Complimenti, bravo! C'è in effetti molta reale solitudine in giro e ci sono molte persone che .. non osano scambiare un sorriso, una battuta, perchè reduci da sconfitte e pudori.. non .. osano.e si tagliano fuori... questa proposta americana di proporre .. un aiuto.. mi sembra un'ottima idea.. da sviluppare.. Buon anno.. !

#3
Specialista deceduto
Dr. Antonio Vita


Bravo il collega. Ha trovato (e ci riporta ad) un tema molto importante nella vita di ciascuno di noi. Specie quella dei vecchi. Come si rifugge spesso da quello che ci può marchiare come portatori di "stigma" è un’altra parola da evitare: "vecchio".
La solitudine del vecchio è pesante perché non c'è tempo per il futuro. Ma la solitudine del giovane o dell'uomo di media età è una situazione insopportabile per l'essere umano.
La socialità è allo stremo?
L'articolo è "scandaloso" perché ci riconduce all'esame di noi o di molti di noi che viviamo in una società piena di clamore, di schiamazzi, eppure sempre più solitari. Come dei lupi affamati e solitari. Affamati di contatti sociali!
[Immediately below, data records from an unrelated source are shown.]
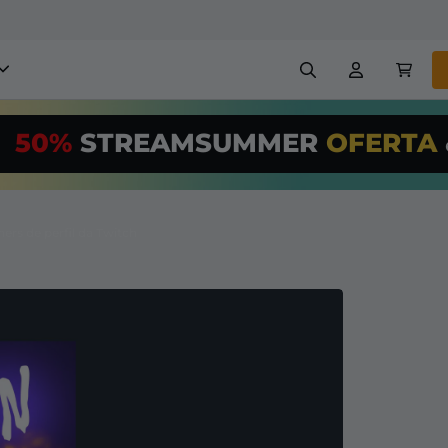
obreposições para stream
50%
STREAMSUMMER
OFERTA
,00/Month
*
Painéis
Banners
Use nossa
ferr
PRO
e configur
rs de perfil da Twitch
Insígnias
Construtores
reposições e alertas
Configuração fácil para so
transmissão GRÁTIS
etc
Registrar
em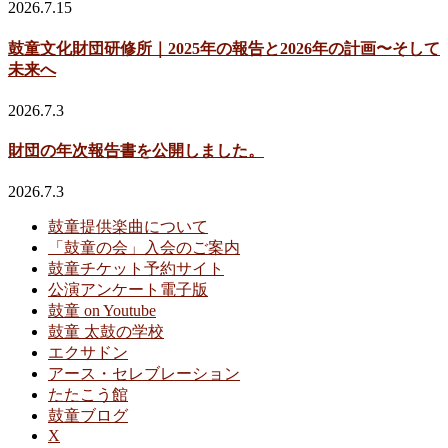
2026.7.15
鼓童文化財団研修所｜2025年の報告と2026年の計画〜そして
未来へ
2026.7.3
財団の年次報告書を公開しました。
2026.7.3
鼓童提供楽曲について
「鼓童の会」入会のご案内
鼓童チケット予約サイト
公演アンケート電子版
鼓童 on Youtube
鼓童 太鼓の学校
エクサドン
アース・セレブレーション
たたこう館
鼓童ブログ
X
Grazie di avercelo ricordato.

#5
Utente 397XXX
Utente 397XXX

Purtroppo la nostra società occidentale non è strutturata per coltivare le amicizie e le conoscenze. E' fatta per lavorare, produrre e consumare compulsivamente. Sono tutte cose che non aiutano la socialità. Poi c'è tanta competizione e poca solidarietà. E' interessante lo studio dell' Università di Chicago: in effetti ho notato che le persone più inclini alla solitudine si sentono poco accettate e intravedono solo il peso della stare con gli altri. Poi ho notato anche che anche gli italiani ormai hanno perso la voglia di conoscersi e stare insieme che invece negli immigrati sembra resistere. Nella biblioteca vicino a casa mia, gli unici che si ritrovano a giocare a scacchi o dama sono gli immigrati. Sembra che agli italiani non piaccia nemmeno più giocare: una volta si giocava a carte nei bar, ma dove abito (grande città del Nord) non vedo più nessuno che lo fa.